> Text to read
..............................

[Tarantool-patches] [PATCH v3 06/10] raft: keep track of greatest known term and filter replication sources based on that

Vladislav Shpilevoy v.shpilevoy at tarantool.org
Fri Apr 16 02:27:40 MSK 2021


Good job on the patch!

Please, try to reduce length of the lines in the commit
message, or at least its title. It is suuuper long now.

See 10 comments below.

> diff --git a/src/box/applier.cc b/src/box/applier.cc
> index 4898f9f7b..3fb864686 100644
> --- a/src/box/applier.cc
> +++ b/src/box/applier.cc
> @@ -790,6 +790,12 @@ apply_synchro_row_cb(struct journal_entry *entry)
>  		applier_rollback_by_wal_io();
>  	} else {
>  		txn_limbo_process(&txn_limbo, synchro_entry->req);
> +		if (iproto_type_is_promote_request(synchro_entry->req->type)) {
> +			raft_source_update_term(box_raft(),
> +						synchro_entry->req->origin_id,
> +						synchro_entry->req->term);

1. How about moving that to txn_limbo_read_promote()? What do you think? I see
you do it in 3 places where txn_limbo_process() or txn_limbo_read_promote()
are called on PROMOTE rows.

> +
> +		}
>  		trigger_run(&replicaset.applier.on_wal_write, NULL);
>  	}
>  	/* The fiber is the same on final join. */
> @@ -1027,6 +1033,28 @@ applier_apply_tx(struct applier *applier, struct stailq *rows)
>  		}
>  	}
>  
> +	/*
> +	 * When elections are enabled we must filter out synchronous rows coming
> +	 * from an instance that fell behind the current leader. This includes
> +	 * both synchronous tx rows and rows for txs following unconfirmed
> +	 * synchronous transactions.
> +	 * The rows are replaced with NOPs to preserve the vclock consistency.
> +	 */
> +	struct applier_tx_row *item;
> +	if (raft_source_has_outdated_term(box_raft(), applier->instance_id) &&

2. The names are too long IMO. I would propose

	raft_is_node_outdated(raft, id)   // Check if behind
	raft_process_term(raft, id, term) // Set term for a node or skip if
						the same or older
	raft_node_term(raft, id)         // Get term

'source' is not really a perfect name, because raft nodes send
messages to each other. There are no one-directional channels
AFAIR like we have with upstream and downstream in the replication.

I used 'source' in raft_process_heartbeat() as like a source of the
heartbeat message. Note like the nodes are called sources everywhere.

..............................

> Description of the task
In the patch review, why does the reviewer consider 'source' an imperfect name for the raft functions? The items have no connection to the patch review.

..............................

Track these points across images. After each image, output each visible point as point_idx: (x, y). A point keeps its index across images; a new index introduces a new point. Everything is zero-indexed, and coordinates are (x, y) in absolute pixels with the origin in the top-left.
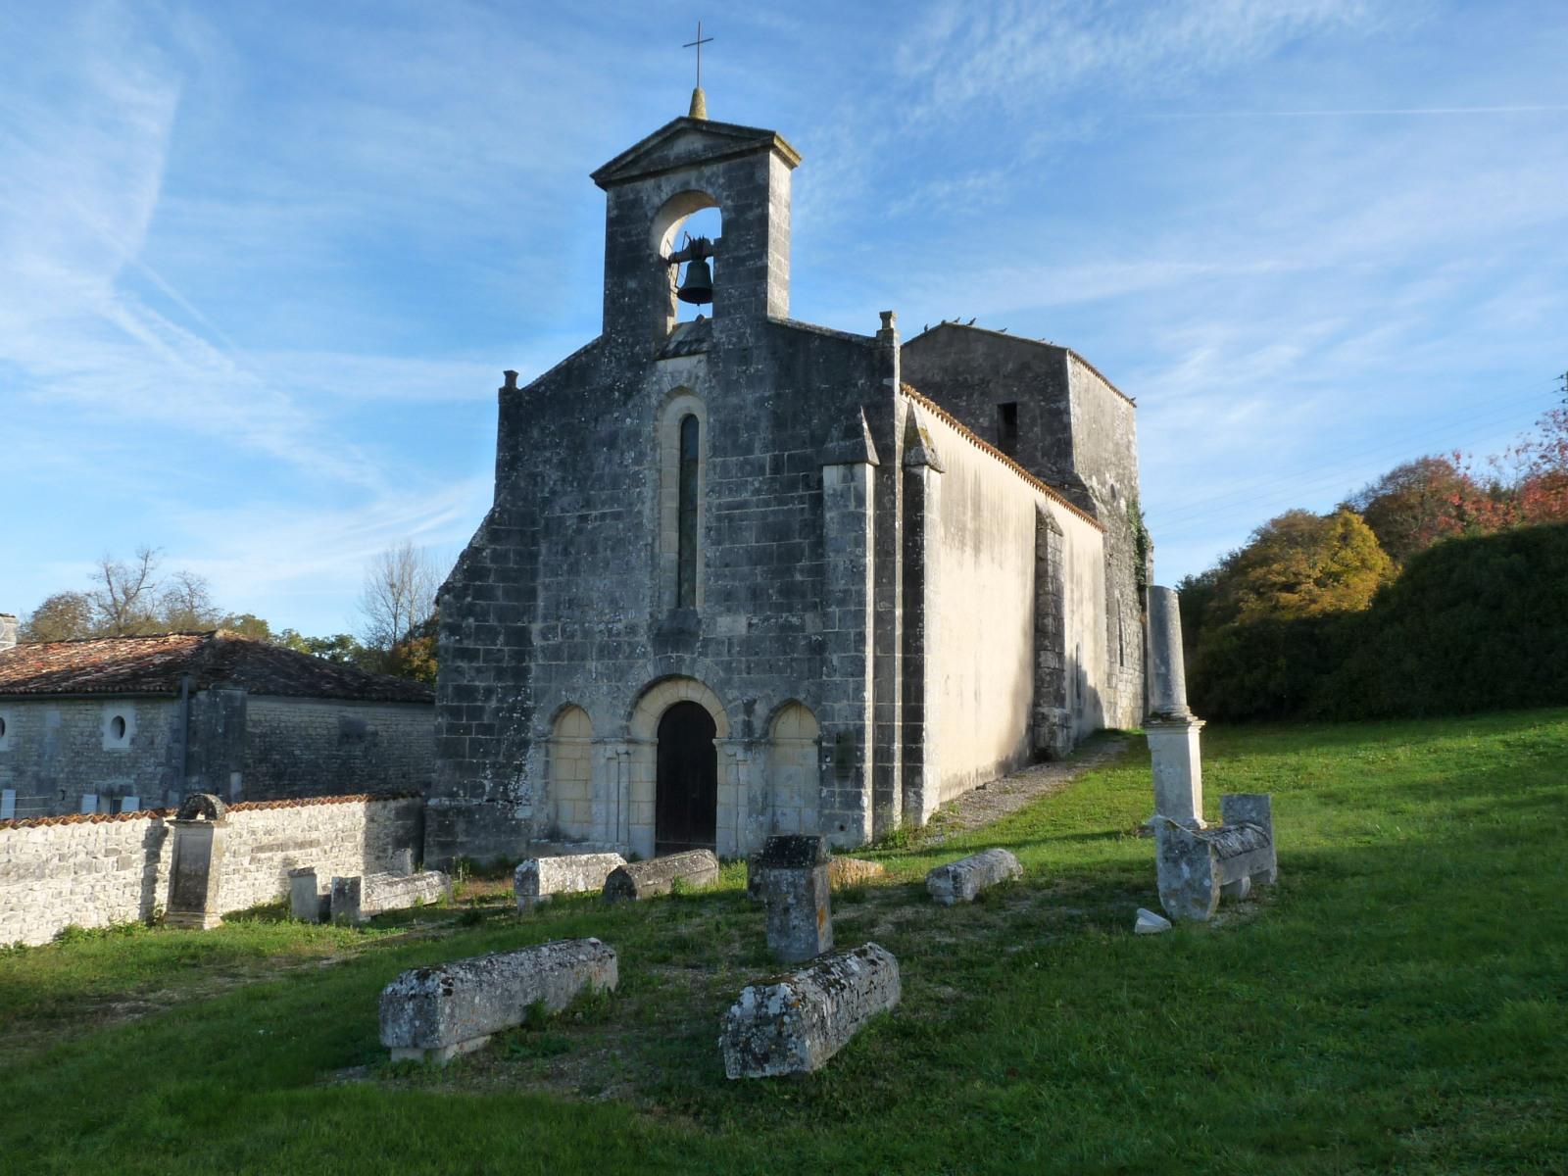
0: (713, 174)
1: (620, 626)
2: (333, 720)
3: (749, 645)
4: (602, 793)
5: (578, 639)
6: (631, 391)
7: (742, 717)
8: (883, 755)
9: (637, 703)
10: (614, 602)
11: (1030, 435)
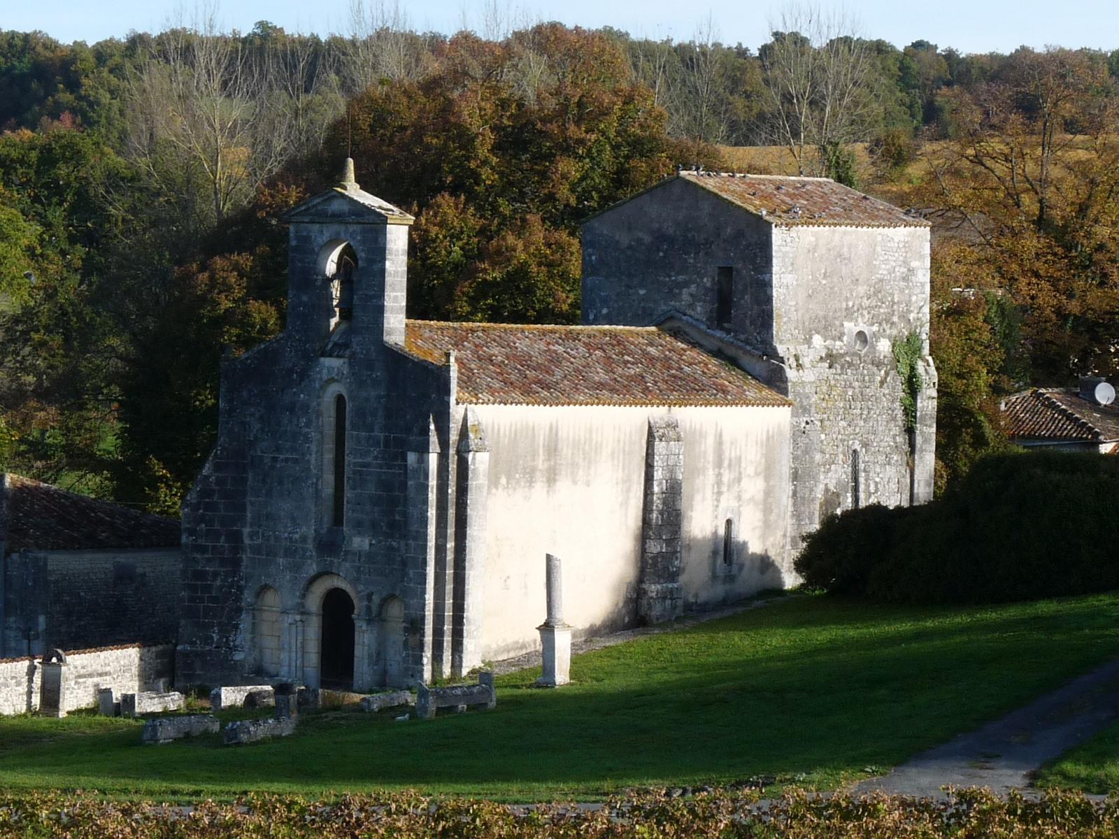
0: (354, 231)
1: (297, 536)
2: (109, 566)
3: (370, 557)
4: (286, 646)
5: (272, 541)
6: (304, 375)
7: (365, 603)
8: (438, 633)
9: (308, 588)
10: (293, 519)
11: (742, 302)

..............................

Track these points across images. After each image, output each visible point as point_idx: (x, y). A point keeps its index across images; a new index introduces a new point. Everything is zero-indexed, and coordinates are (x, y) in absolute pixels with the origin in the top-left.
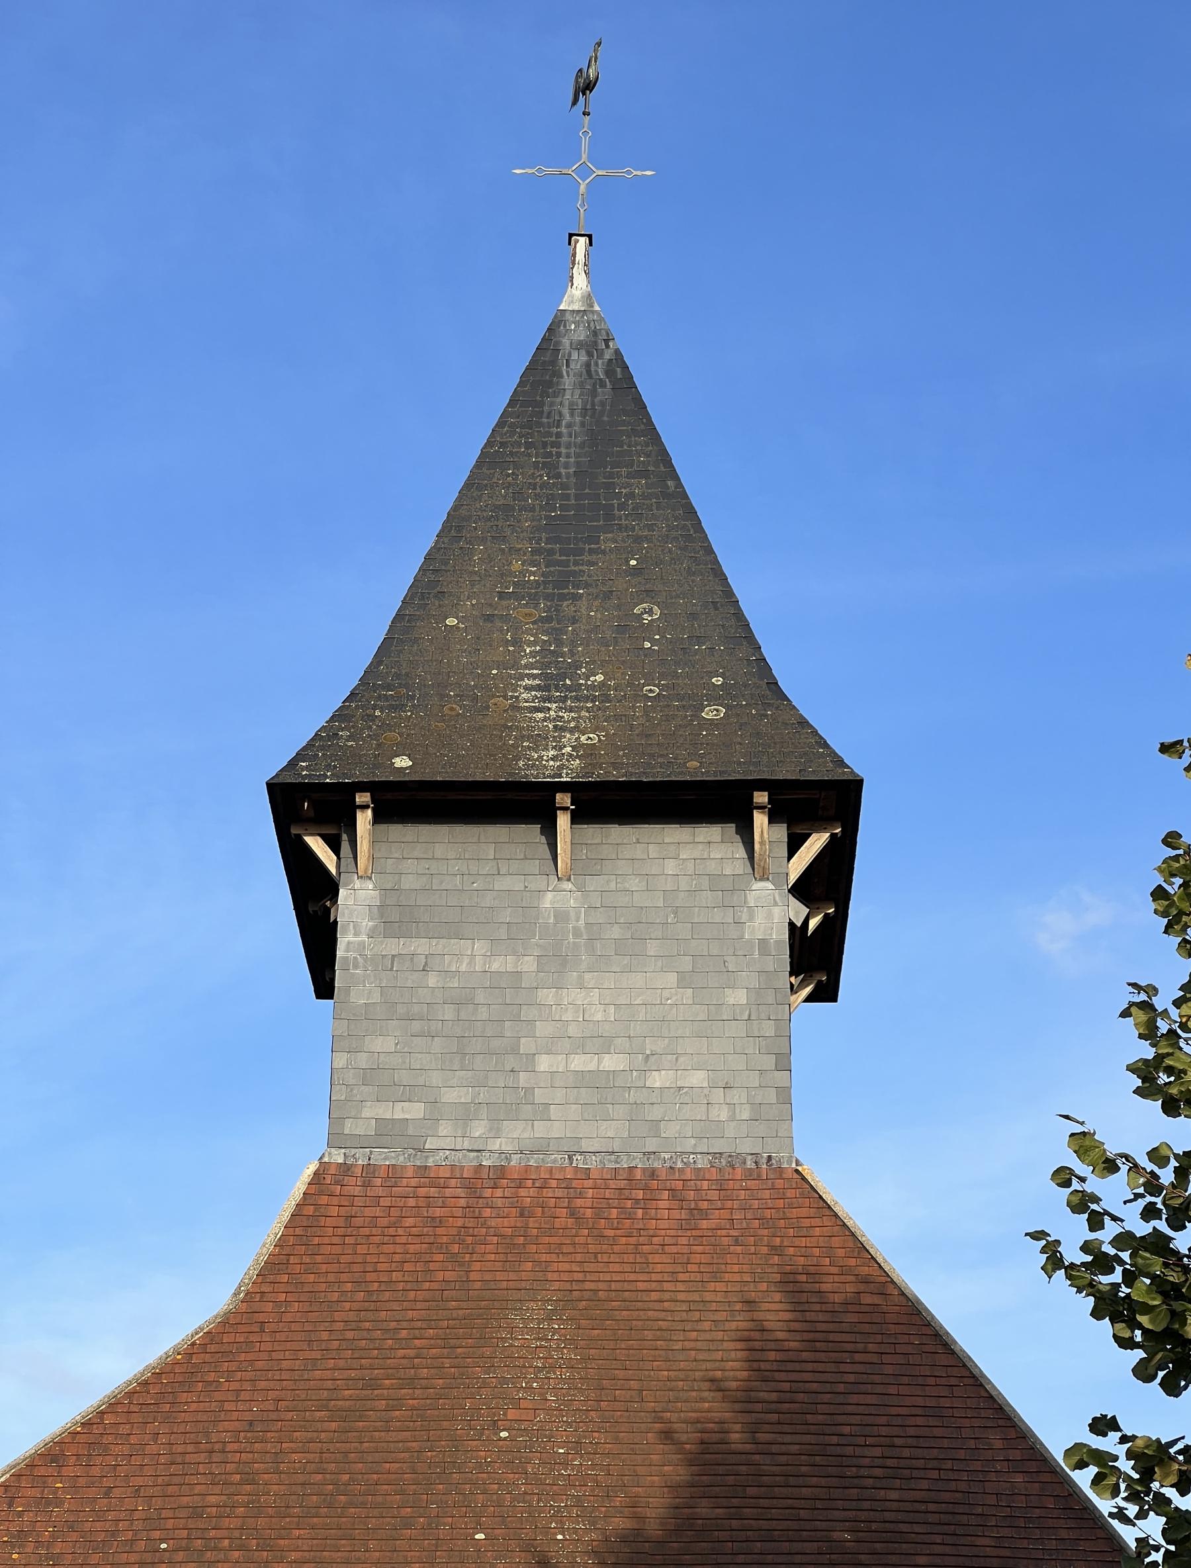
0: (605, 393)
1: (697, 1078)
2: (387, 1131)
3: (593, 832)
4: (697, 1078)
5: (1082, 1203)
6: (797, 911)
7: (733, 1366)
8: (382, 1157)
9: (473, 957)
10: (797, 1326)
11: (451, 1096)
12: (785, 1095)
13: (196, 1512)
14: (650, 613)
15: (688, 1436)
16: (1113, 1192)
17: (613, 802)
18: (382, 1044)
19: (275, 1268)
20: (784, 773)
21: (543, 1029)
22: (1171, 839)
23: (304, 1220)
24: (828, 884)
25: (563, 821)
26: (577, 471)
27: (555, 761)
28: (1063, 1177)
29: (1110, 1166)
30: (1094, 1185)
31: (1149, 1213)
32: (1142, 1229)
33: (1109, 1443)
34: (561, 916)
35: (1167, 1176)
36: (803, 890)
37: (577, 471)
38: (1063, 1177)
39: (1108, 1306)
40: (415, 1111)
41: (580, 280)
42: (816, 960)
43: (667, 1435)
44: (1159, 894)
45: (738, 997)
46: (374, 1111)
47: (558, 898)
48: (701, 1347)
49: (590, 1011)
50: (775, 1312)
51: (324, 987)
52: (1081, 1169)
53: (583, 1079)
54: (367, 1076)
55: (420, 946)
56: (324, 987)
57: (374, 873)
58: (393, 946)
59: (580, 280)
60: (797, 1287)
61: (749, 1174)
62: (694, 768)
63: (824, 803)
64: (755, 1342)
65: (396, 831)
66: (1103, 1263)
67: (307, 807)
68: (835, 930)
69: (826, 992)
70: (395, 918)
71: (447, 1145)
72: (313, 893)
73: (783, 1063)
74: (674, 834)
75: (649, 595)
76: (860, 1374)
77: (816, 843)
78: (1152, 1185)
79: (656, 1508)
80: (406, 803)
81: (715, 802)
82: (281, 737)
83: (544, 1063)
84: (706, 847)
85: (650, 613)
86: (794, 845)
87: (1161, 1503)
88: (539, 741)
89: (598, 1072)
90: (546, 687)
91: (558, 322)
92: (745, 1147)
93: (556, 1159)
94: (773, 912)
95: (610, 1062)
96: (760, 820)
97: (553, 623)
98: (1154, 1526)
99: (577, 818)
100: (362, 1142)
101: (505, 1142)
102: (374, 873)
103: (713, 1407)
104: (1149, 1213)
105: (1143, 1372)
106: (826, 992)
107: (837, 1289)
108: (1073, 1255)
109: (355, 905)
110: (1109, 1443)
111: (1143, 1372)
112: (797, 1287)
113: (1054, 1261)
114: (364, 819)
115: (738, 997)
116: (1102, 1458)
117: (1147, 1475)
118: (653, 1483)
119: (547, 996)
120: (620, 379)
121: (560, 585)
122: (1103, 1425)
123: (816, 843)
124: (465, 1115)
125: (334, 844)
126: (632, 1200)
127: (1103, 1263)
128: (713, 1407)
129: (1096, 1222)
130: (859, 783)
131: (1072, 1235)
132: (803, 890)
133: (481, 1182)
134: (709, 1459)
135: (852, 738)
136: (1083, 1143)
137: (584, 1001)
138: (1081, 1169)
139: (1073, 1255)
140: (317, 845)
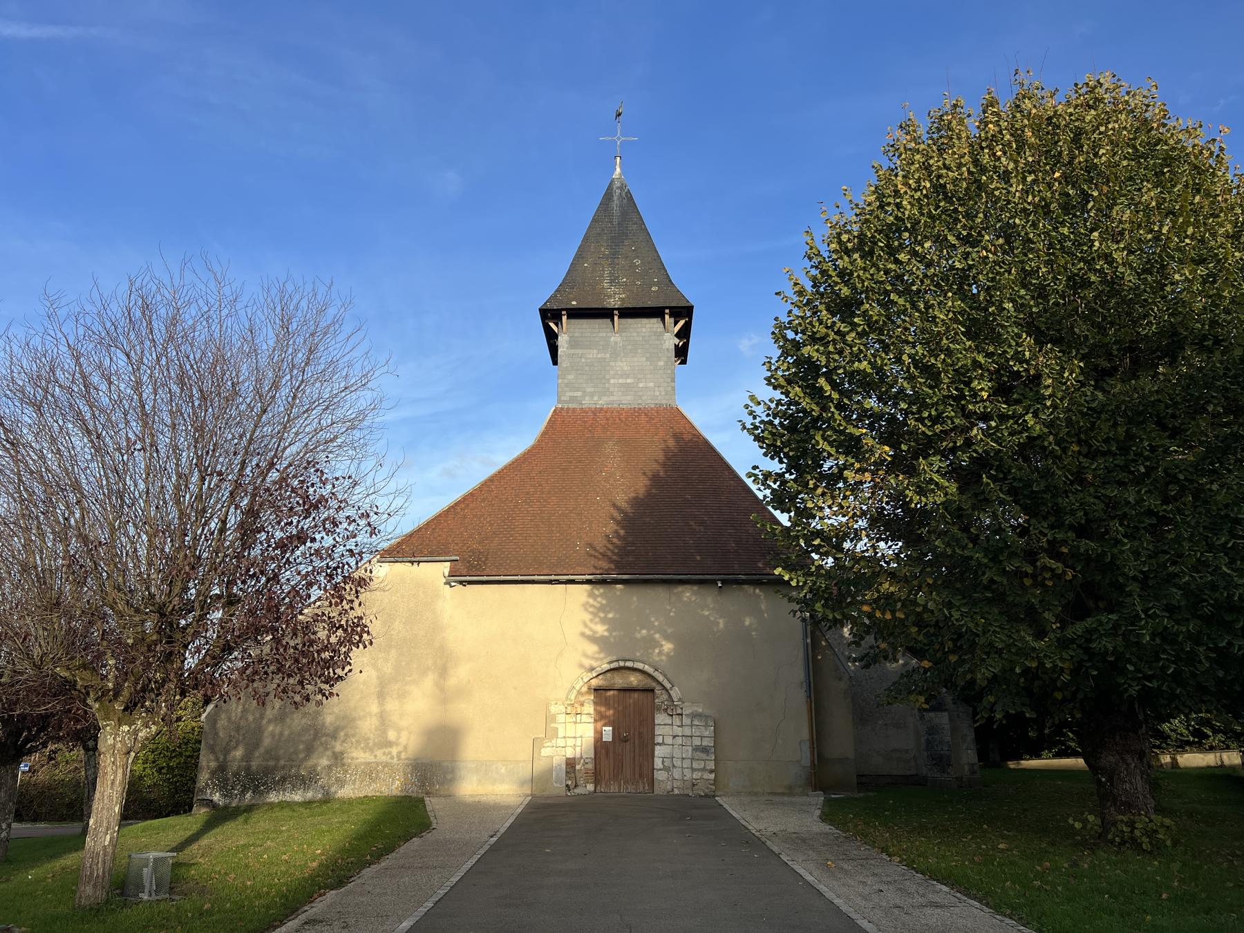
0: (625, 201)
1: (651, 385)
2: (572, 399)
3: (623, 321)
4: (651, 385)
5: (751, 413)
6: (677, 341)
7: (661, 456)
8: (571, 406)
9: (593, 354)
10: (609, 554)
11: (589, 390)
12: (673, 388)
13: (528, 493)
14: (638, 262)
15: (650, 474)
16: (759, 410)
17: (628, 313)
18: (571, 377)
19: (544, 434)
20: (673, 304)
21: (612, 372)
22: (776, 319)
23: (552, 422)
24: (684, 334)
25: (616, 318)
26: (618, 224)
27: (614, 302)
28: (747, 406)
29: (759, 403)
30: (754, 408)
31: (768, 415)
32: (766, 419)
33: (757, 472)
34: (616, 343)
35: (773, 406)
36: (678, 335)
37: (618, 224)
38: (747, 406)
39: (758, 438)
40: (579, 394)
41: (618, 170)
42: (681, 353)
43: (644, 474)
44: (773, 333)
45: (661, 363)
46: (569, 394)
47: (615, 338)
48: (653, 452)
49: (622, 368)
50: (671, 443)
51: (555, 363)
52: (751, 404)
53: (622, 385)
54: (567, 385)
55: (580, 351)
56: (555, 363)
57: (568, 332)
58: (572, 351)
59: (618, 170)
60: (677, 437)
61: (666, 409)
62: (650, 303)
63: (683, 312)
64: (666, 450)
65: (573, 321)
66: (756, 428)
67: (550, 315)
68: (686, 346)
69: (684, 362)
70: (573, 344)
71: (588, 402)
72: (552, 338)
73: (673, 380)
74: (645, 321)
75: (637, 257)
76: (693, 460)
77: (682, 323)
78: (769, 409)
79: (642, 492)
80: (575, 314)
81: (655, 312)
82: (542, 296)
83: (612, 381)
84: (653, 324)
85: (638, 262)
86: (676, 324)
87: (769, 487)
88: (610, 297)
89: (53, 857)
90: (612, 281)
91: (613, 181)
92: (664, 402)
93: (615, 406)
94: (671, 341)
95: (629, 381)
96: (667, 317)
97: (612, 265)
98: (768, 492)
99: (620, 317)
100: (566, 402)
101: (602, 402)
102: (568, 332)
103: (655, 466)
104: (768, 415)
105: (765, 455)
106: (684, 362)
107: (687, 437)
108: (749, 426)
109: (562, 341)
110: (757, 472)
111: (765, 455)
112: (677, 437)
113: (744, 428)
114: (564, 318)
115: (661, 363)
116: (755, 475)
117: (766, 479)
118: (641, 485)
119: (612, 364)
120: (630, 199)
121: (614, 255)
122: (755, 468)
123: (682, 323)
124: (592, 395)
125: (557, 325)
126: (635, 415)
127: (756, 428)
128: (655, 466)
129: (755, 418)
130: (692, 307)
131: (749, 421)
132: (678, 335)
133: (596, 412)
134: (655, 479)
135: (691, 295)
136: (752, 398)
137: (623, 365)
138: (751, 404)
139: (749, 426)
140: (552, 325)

..............................

> Written solution
Raft nodes send messages to each other, so there are no one-directional channels like the upstream and downstream in replication. The reviewer had used 'source' in raft_process_heartbeat() only for the node that sent a heartbeat message, not as a general name for nodes.